Il caso Amri dimostra la necessità di una Guantanamo europea
Nove mesi prima della strage di Berlino, la polizia tedesca sapeva che il tunisino era un kamikaze pronto ad attaccare. Ma la magistratura tedesca ne ha impedito l’espulsione. La burocrazia suicida e l'urgenza di un diritto speciale
Nove mesi prima che Anis Amri portasse a termine la strage al mercatino di Natale a Berlino, dove hanno perso la vita 12 persone, le forze di sicurezza tedesche avevano espresso timori sulla possibilità che commettesse un attentato suicida. Il giornale domenicale Bild am Sonntag precisa che lo scorso marzo la polizia criminale degli stati (Landeskriminalamt, Lka) del Nord-Reno Westfalia aveva allertato il ministero dell'Interno dello stesso land dell'esistenza di prove concrete del fatto che il tunisino stesse pianificando un attacco kamikaze e ne raccomandava l’espulsione. Ma il governo locale aveva stabilito che l’ordine di espulsione non era legalmente praticabile.
Bild am Sonntag ha pubblicato estratti da una nota di otto pagine in cui l'ufficio di Uwe Jacob, capo della Lka del Nord-Reno Westfalia, dettagliava le prove a carico di Amri, inclusa l’intercettazione di una chat in cui il tunisino diceva di voler sposare una "sorella" in Germania, un codice tra jihadisti noto all’intelligence che starebbe a significare la sua decisione di compiere un attentato. Amri avrebbe poi usato il termine "Dougma", un altro codice per gli attacchi suicidi. La nota della polizia suggerisce l’immediata deportazione del sospettato, considerata "proporzionata" al pericolo. Ma la domanda di asilo in Germania di Amri era ancora in fase di esame e le autorità locali hanno stabilito che non poteva essere espulso. La sua richiesta era stata già rifiutata in giugno, ma anche allora i tentativi di espellerlo erano falliti perché il giovane non aveva documenti d’identità validi e la Tunisia rifiutava di riconoscerne la nazionalità. Un nuovo documento che avrebbe reso possibile la sua espulsione è arrivato due giorni dopo l'attacco.

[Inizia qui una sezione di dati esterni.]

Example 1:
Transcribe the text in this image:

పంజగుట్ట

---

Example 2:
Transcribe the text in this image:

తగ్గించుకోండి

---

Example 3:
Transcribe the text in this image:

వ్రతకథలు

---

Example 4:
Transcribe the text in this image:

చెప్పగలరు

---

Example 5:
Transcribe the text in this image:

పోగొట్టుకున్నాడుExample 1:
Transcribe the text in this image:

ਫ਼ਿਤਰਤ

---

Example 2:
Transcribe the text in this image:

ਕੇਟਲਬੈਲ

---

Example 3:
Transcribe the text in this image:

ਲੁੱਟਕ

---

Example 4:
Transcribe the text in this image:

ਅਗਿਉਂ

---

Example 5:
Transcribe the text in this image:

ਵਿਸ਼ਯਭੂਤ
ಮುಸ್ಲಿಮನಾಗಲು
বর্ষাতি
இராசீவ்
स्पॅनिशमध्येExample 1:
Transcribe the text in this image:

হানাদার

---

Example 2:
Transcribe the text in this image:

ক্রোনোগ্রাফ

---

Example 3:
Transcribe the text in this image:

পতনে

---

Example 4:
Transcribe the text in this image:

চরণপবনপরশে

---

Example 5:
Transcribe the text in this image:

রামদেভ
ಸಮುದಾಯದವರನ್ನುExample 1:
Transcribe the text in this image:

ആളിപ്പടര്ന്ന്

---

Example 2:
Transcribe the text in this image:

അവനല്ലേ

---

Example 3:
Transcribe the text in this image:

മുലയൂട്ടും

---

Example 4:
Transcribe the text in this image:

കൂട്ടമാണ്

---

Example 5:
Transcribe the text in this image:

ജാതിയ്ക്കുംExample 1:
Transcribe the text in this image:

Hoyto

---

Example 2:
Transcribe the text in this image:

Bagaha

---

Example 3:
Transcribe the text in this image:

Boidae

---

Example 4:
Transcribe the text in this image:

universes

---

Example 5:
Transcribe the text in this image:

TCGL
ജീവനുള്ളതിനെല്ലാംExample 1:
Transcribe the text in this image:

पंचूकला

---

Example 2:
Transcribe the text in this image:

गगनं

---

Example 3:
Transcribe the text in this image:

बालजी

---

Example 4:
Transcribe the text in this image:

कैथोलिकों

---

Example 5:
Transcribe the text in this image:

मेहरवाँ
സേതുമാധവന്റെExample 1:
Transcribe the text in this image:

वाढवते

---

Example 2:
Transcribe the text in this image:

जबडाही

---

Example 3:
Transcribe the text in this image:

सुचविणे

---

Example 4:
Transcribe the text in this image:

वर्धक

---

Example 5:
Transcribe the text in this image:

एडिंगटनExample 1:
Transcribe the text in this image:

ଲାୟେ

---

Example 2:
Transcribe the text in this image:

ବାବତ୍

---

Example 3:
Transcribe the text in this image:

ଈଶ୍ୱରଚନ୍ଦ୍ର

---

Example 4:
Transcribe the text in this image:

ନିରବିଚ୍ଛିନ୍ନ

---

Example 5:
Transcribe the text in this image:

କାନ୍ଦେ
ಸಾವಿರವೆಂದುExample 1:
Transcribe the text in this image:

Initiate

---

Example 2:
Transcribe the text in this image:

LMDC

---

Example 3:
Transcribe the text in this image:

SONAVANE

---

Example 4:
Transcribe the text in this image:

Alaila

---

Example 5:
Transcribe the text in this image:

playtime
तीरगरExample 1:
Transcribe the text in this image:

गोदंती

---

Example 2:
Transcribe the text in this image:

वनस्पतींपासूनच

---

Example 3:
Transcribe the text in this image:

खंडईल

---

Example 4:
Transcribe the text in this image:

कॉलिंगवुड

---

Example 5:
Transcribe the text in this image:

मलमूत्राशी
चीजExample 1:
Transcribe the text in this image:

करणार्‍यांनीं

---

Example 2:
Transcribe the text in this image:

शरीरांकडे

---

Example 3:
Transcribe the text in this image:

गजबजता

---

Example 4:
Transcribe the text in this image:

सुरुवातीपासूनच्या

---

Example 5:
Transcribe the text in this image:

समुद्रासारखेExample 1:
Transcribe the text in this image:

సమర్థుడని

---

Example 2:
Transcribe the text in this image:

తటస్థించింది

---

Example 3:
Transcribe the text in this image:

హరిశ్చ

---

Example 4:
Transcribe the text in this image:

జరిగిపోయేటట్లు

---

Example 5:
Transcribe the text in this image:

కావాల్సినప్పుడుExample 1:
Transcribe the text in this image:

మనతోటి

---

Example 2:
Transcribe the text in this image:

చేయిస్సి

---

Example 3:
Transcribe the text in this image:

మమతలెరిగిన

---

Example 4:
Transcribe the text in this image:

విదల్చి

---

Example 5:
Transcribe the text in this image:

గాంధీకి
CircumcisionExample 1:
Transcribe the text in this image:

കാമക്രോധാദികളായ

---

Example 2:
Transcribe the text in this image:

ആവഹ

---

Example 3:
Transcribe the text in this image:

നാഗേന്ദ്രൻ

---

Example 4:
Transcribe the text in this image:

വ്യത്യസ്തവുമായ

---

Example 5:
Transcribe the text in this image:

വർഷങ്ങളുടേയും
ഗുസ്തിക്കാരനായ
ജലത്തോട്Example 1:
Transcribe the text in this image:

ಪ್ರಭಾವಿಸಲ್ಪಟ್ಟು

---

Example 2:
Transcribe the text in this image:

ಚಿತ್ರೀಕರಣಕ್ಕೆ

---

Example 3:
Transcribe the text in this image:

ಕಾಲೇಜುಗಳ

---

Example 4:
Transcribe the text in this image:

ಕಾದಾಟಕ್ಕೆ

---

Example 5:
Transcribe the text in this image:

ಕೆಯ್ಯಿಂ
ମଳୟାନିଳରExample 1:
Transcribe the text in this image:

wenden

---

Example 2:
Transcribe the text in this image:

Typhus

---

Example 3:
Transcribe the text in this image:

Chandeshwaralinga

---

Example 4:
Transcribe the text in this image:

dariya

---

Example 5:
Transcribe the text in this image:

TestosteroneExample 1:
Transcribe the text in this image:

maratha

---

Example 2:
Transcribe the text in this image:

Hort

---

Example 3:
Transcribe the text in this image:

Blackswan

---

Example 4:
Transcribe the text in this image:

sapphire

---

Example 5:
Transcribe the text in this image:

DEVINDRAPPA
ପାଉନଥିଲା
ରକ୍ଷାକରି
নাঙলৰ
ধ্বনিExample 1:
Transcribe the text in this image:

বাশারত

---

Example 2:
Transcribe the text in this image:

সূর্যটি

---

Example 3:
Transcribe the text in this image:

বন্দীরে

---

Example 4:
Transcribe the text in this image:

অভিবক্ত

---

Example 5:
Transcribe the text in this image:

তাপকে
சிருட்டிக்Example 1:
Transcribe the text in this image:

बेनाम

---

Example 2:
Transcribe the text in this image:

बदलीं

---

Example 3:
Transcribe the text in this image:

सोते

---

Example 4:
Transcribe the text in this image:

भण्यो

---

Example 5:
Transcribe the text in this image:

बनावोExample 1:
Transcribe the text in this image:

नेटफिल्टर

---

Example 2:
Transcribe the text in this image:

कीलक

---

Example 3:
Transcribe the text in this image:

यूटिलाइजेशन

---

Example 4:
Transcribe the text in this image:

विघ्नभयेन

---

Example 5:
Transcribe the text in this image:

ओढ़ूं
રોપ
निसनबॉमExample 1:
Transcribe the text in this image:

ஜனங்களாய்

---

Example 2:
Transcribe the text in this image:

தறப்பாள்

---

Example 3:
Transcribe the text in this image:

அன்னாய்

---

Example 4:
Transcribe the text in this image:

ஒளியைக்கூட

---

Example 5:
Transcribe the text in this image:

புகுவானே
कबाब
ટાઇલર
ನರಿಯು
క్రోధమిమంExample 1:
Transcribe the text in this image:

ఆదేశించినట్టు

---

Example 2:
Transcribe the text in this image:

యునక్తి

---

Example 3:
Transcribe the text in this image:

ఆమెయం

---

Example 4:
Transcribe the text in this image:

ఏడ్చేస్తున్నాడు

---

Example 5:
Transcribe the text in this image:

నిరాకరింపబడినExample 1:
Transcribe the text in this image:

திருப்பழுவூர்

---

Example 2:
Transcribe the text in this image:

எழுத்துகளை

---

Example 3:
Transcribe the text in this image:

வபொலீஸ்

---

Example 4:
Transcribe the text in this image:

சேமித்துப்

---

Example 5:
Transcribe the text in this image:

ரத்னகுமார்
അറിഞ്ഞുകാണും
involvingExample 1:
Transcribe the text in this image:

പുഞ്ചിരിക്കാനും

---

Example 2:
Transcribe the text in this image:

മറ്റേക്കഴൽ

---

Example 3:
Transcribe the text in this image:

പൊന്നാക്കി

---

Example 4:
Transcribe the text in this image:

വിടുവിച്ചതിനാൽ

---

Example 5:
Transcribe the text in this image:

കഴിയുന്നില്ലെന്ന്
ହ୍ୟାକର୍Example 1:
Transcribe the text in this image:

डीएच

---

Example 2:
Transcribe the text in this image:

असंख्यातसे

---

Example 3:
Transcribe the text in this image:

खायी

Le nuove informazioni si aggiungono alle domande sul perché ad Amri fu permesso rimanere in Germania e muoversi liberamente in tutto il paese, anche se era noto che fosse una minaccia. Si riapre la questione sollevata dal fondatore di questo quotidiano all’indomani dell’attentato al mercatino natalizio della Gedächtniskirche Kirke: la possibilità per gli stati europei di intervenire all’interno di un “diritto speciale” nel caso del terrorismo e la necessità, sempre più palese, di una qualche sorta di “Guantanamo europea”.
“Tutta la sua storia”, scriveva Giuliano Ferrara “l’itinerario che ha percorso da migrante a stragista attraverso carceri, violenza, predicazione, marginalità sociale, reclutamento, dimostra che Amri doveva essere fermato da un diritto e nel quadro di una soluzione speciale di sicurezza”. E anche se “il carcere speciale di Guantanamo Bay è uno spettro per chi considera lo stato di diritto un assoluto morale, senza se e senza ma”, Ferrara si domanda se il fanatismo jihadista, “l’esercito dei combattenti fuori di ogni legalità bellica e dei lupi solitari cosiddetti possa essere contrastato, in nome del binomio diritto e sicurezza, con mezzi ordinari del sistema giudiziario e repressivo in vigore”. “Bisogna freddamente riconoscere, senza alcun fanatismo, che i tempi sono maturi per una Guantanamo europea”.